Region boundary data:
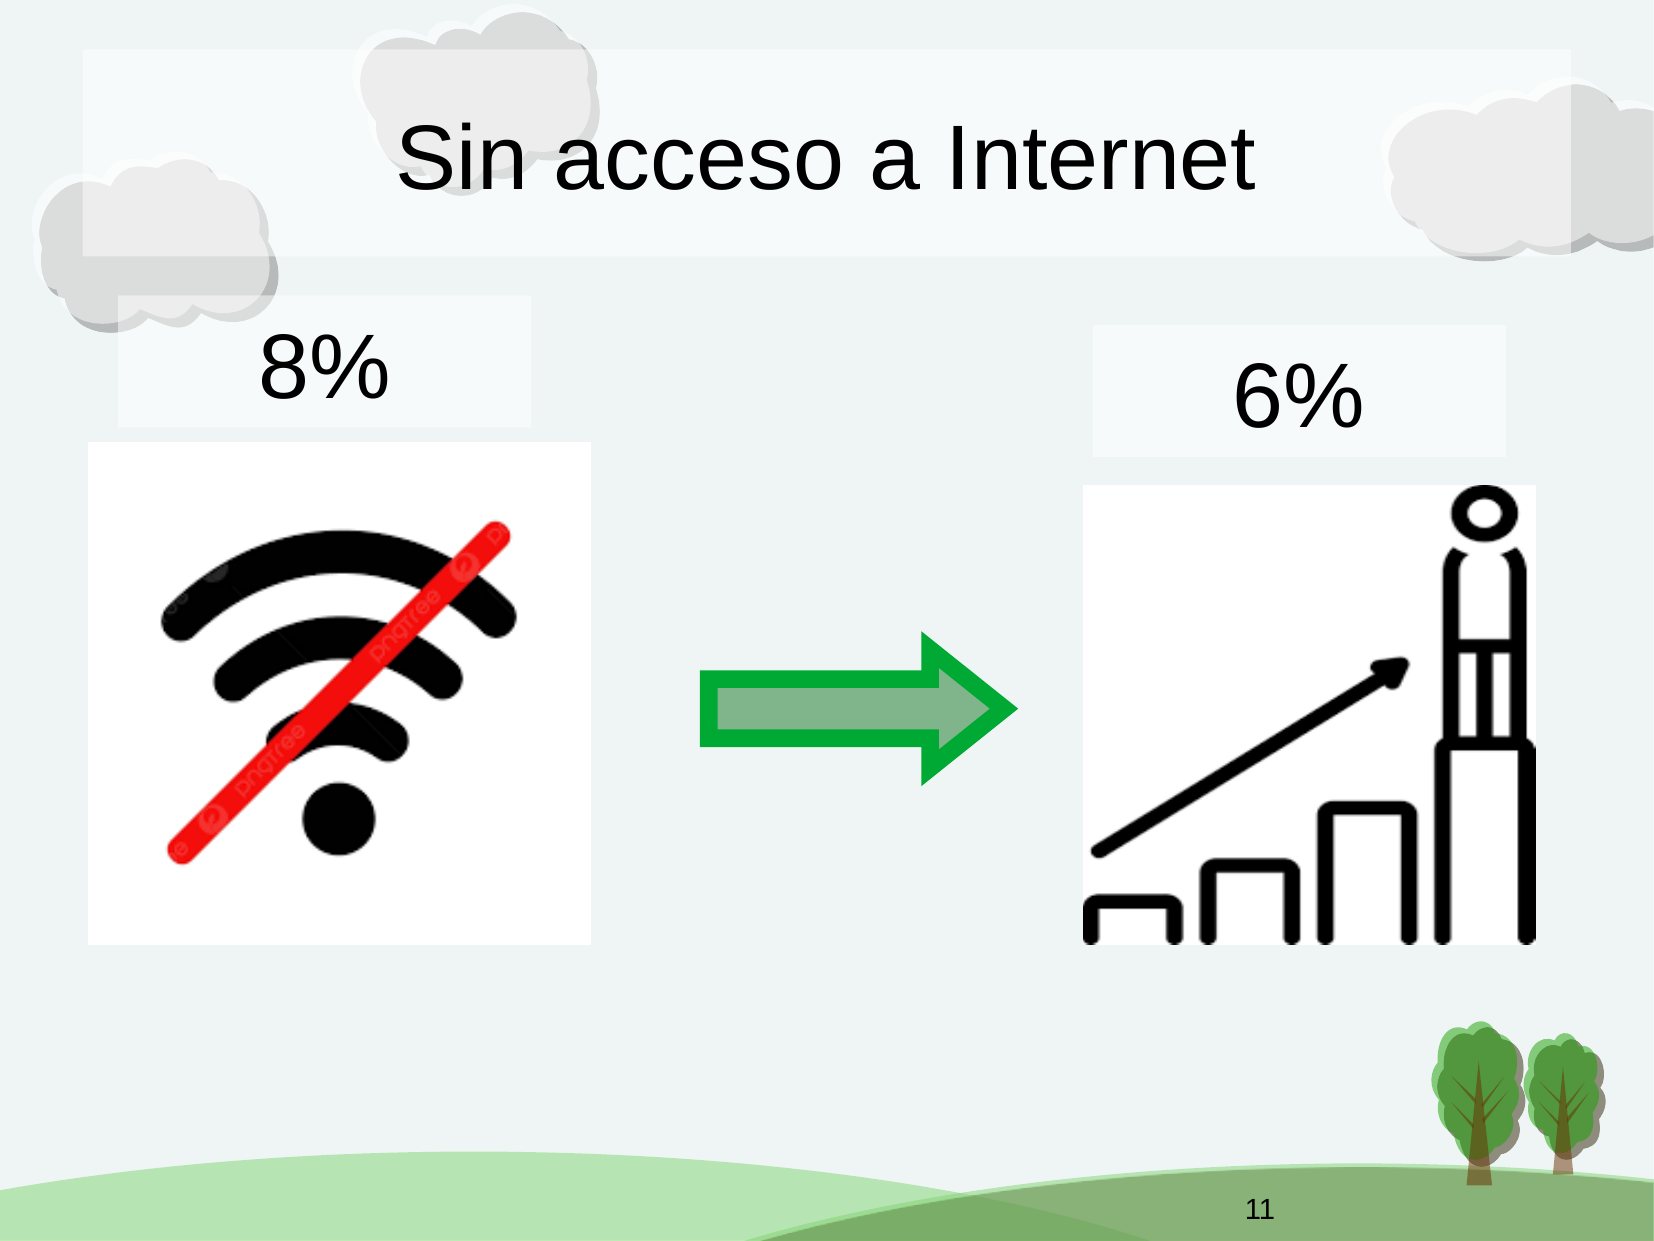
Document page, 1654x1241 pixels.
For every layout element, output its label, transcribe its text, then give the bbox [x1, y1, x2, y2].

title Sin acceso a Internet [82, 49, 1571, 257]
text_box [708, 649, 1004, 768]
title 8% [118, 295, 532, 428]
text_box [1244, 1190, 1630, 1241]
picture [1083, 485, 1536, 945]
title 6% [1092, 324, 1506, 458]
picture [88, 442, 591, 945]
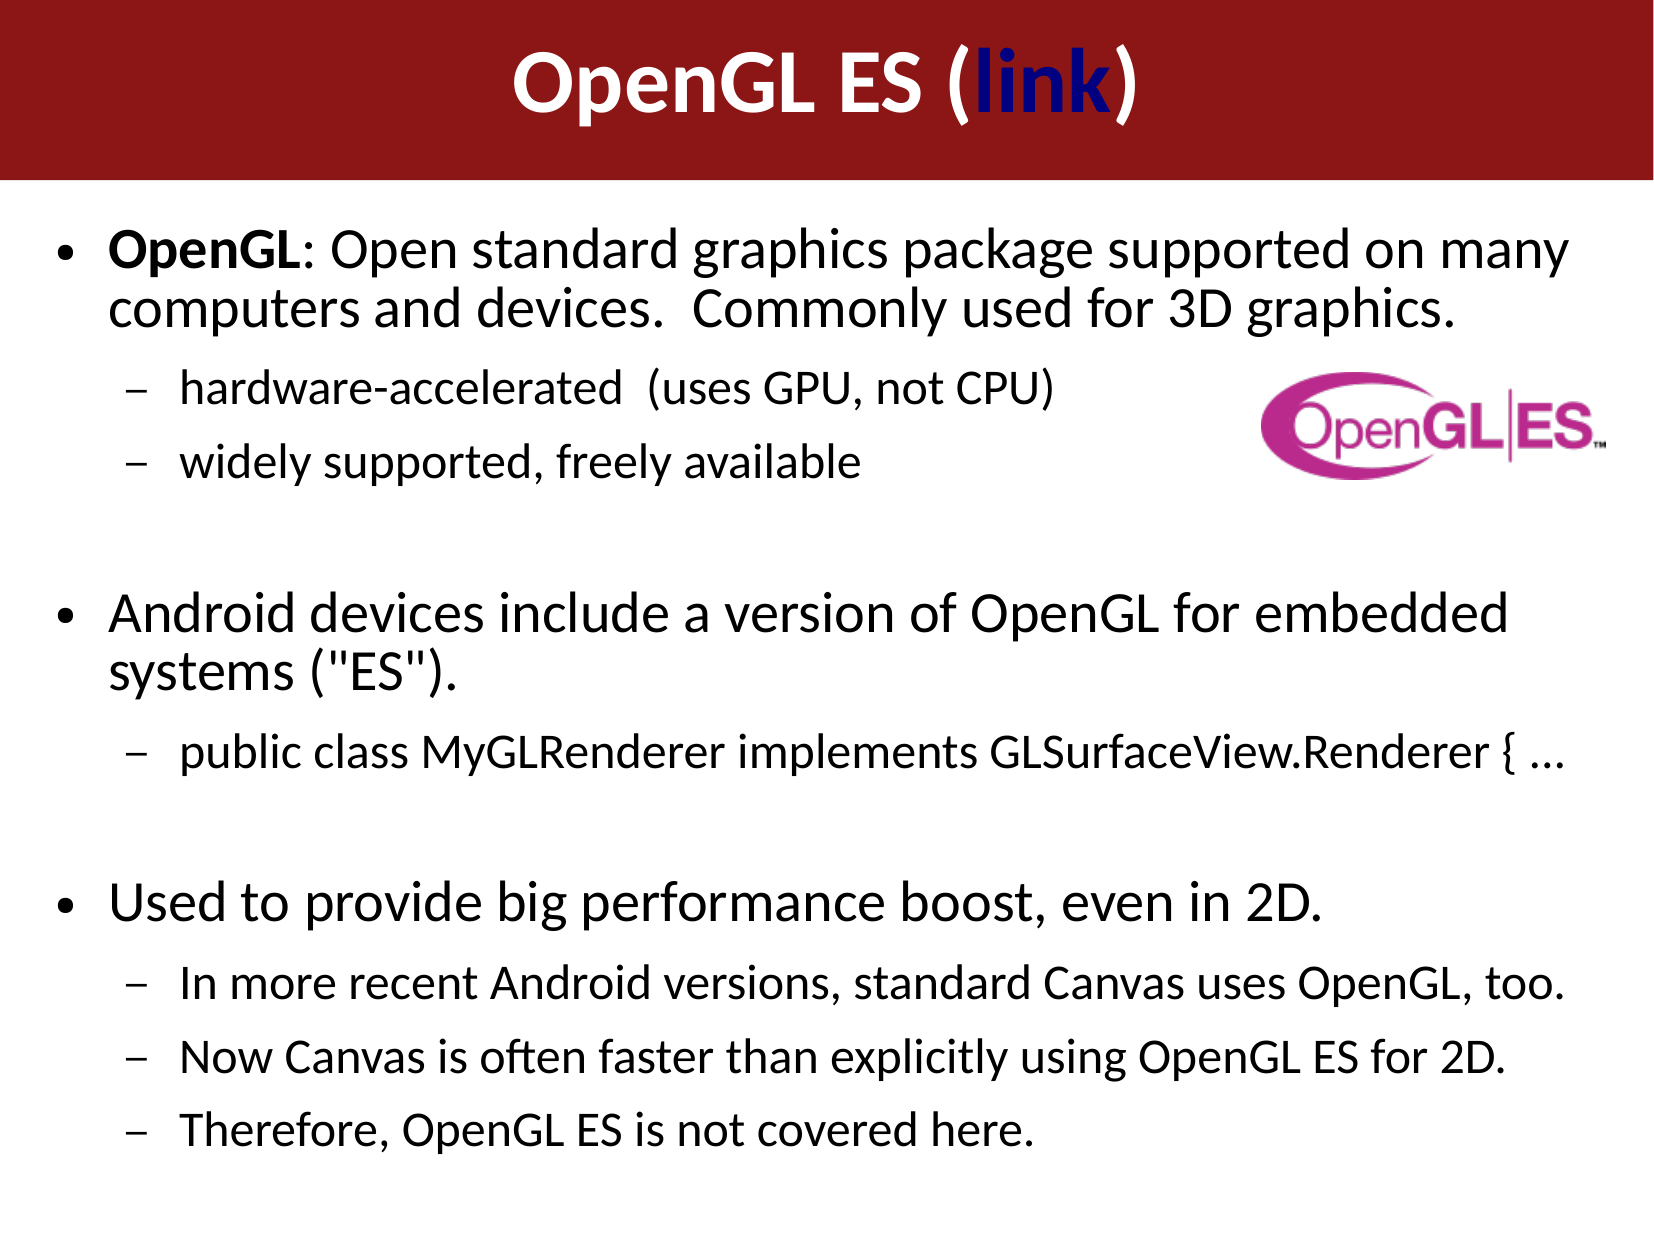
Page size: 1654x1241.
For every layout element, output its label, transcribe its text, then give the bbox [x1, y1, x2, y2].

list OpenGL: Open standard graphics package supported on many computers and devices. Commonly used for 3D graphics. hardware-accelerated (uses GPU, not CPU) widely supported, freely available Android devices include a version of OpenGL for embedded systems ("ES"). public class MyGLRenderer implements GLSurfaceView.Renderer { ... Used to provide big performance boost, even in 2D. In more recent Android versions, standard Canvas uses OpenGL, too. Now Canvas is often faster than explicitly using OpenGL ES for 2D. Therefore, OpenGL ES is not covered here. [37, 225, 1636, 1186]
title OpenGL ES (link) [0, 0, 1654, 181]
picture [1261, 372, 1606, 481]
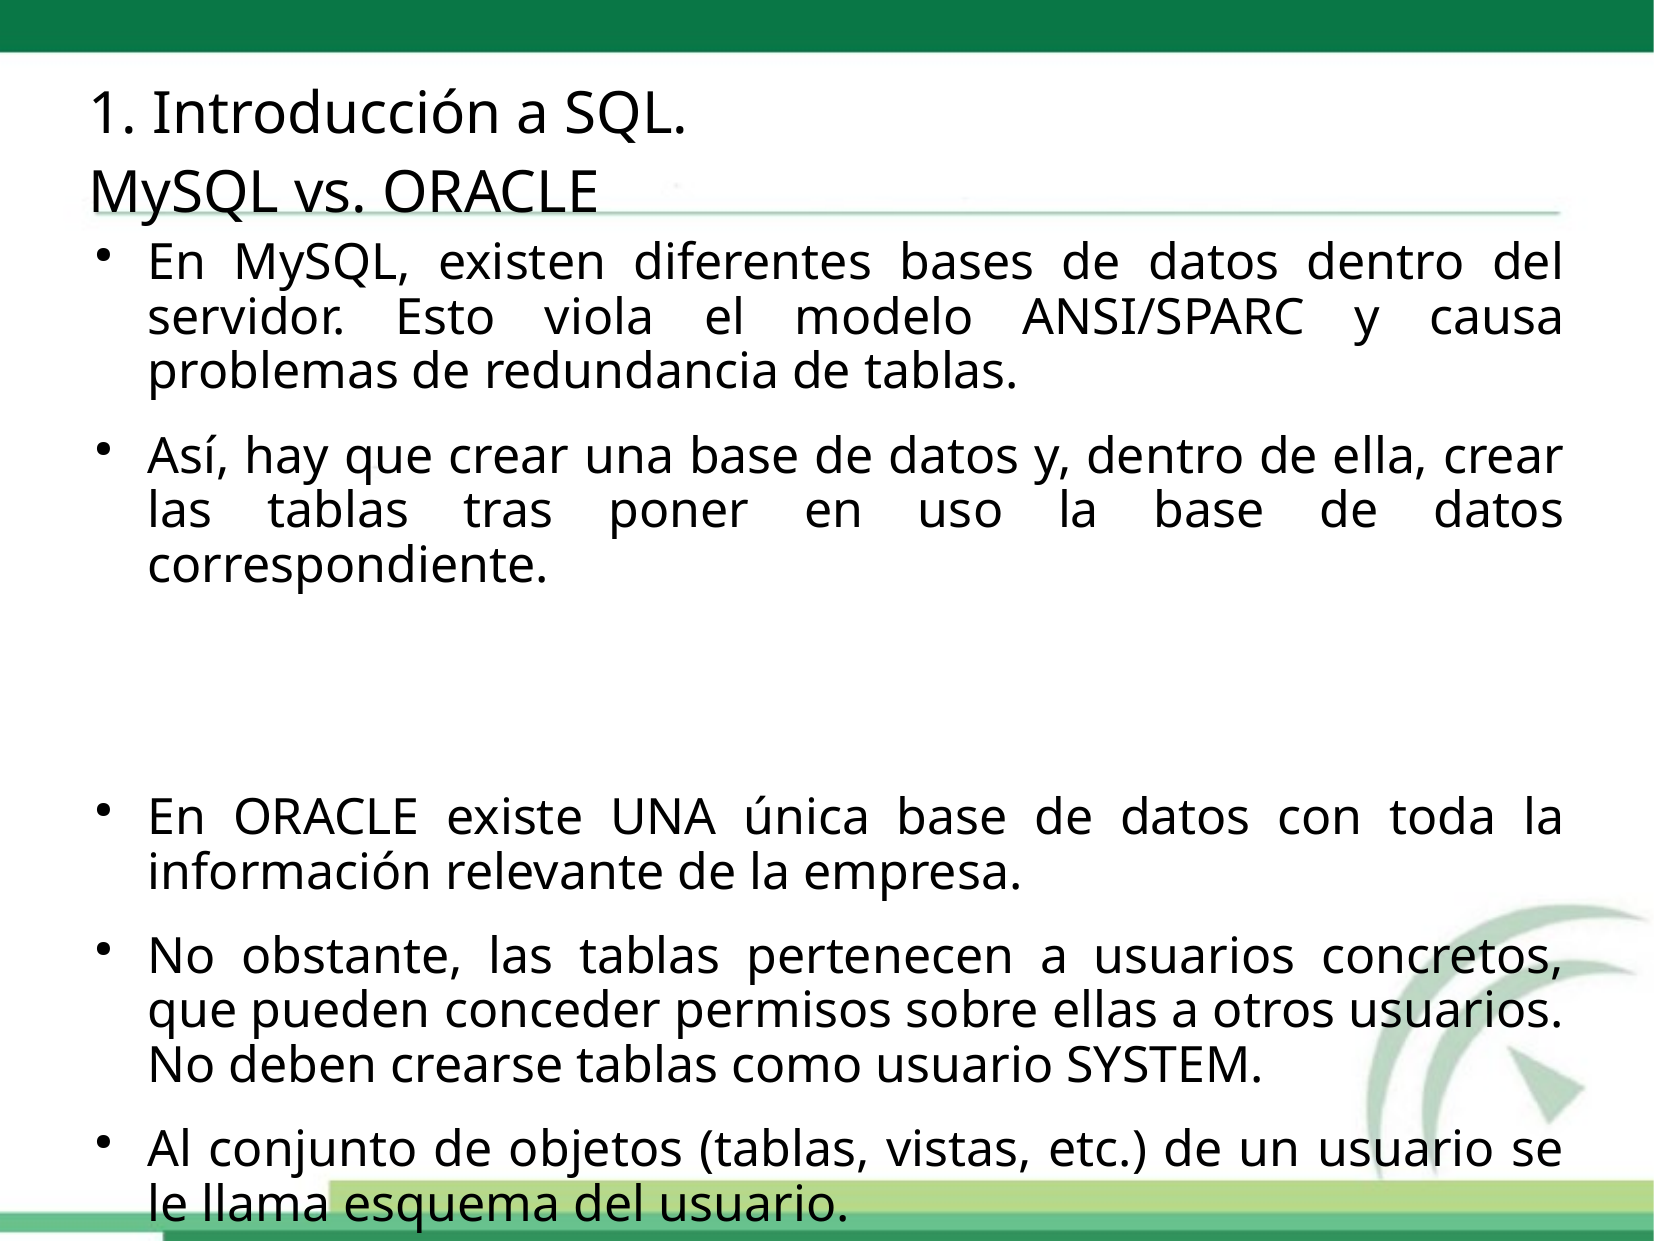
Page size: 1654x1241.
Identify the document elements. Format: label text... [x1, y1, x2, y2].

title 1. Introducción a SQL. MySQL vs. ORACLE [88, 46, 1577, 254]
list En MySQL, existen diferentes bases de datos dentro del servidor. Esto viola el modelo ANSI/SPARC y causa problemas de redundancia de tablas. Así, hay que crear una base de datos y, dentro de ella, crear las tablas tras poner en uso la base de datos correspondiente. En ORACLE existe UNA única base de datos con toda la información relevante de la empresa. No obstante, las tablas pertenecen a usuarios concretos, que pueden conceder permisos sobre ellas a otros usuarios. No deben crearse tablas como usuario SYSTEM. Al conjunto de objetos (tablas, vistas, etc.) de un usuario se le llama esquema del usuario. [76, 236, 1565, 1170]
picture [0, 0, 1654, 1241]
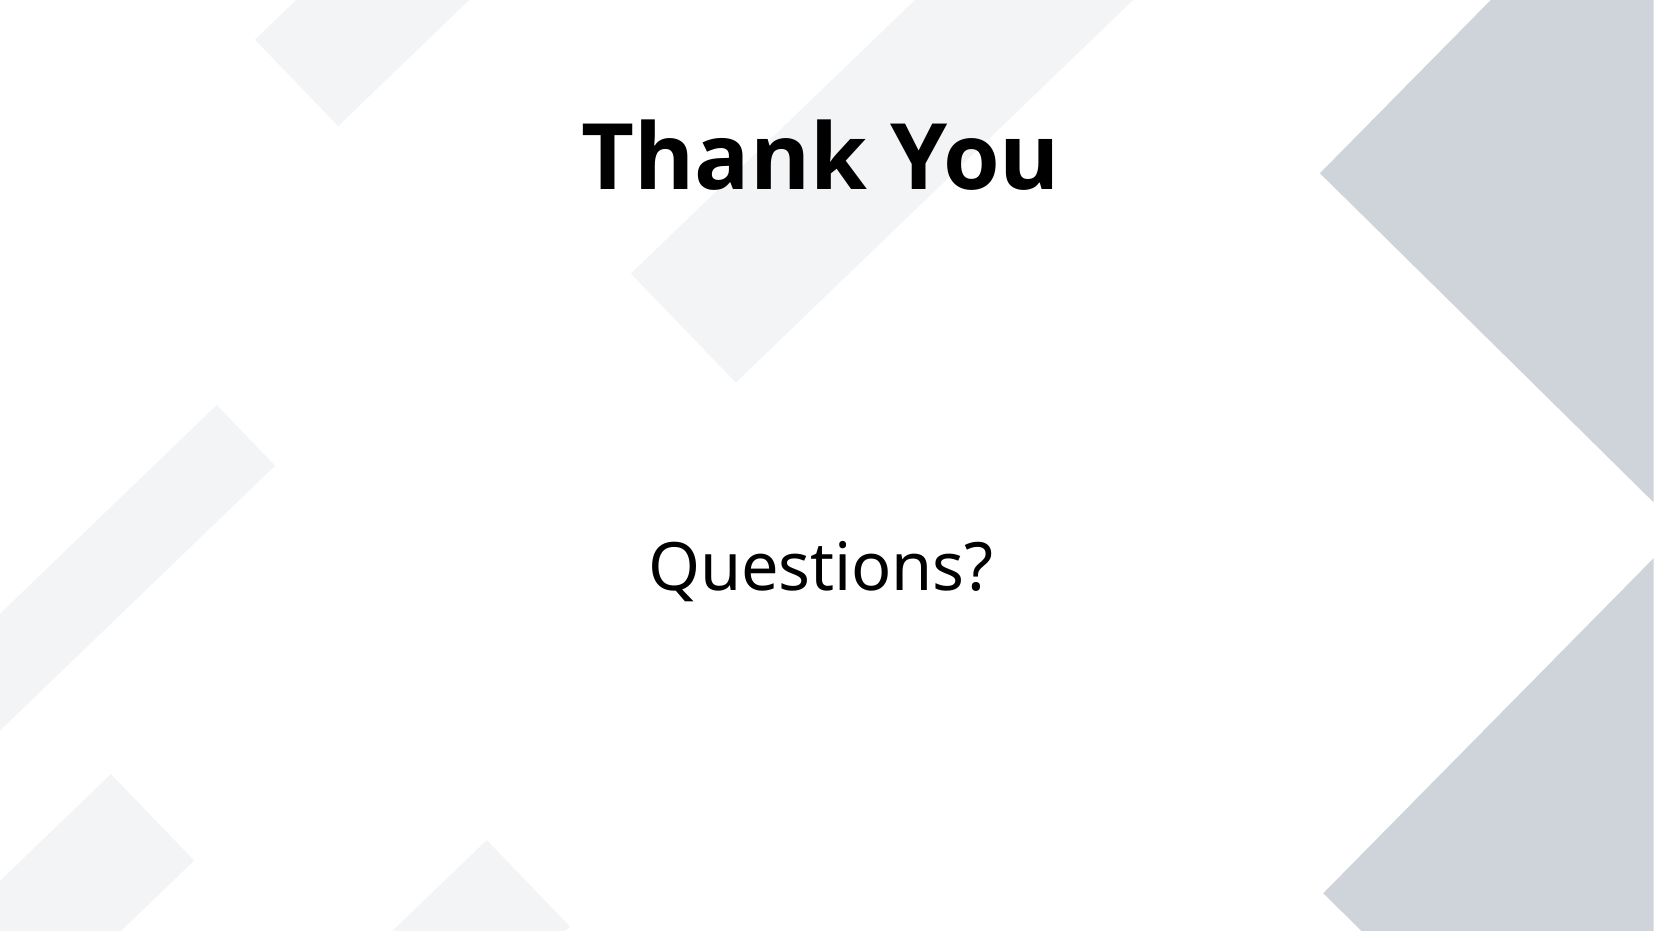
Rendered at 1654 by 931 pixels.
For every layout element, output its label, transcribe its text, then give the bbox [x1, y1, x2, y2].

title Thank You [76, 76, 1565, 233]
list Questions? [76, 295, 1565, 835]
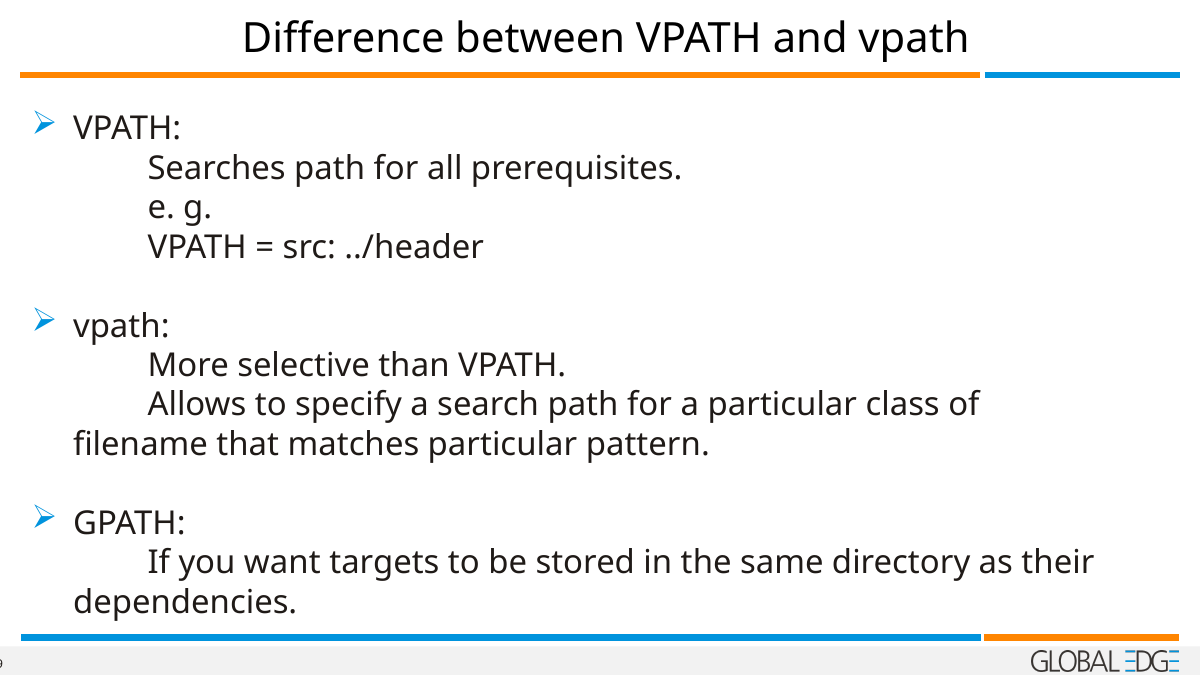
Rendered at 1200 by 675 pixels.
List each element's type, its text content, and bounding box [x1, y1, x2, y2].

* _Requirement_:
Count the lines in the rows above that contain the word "pixels" and give only that number.

* _Solution to this exercise_:
3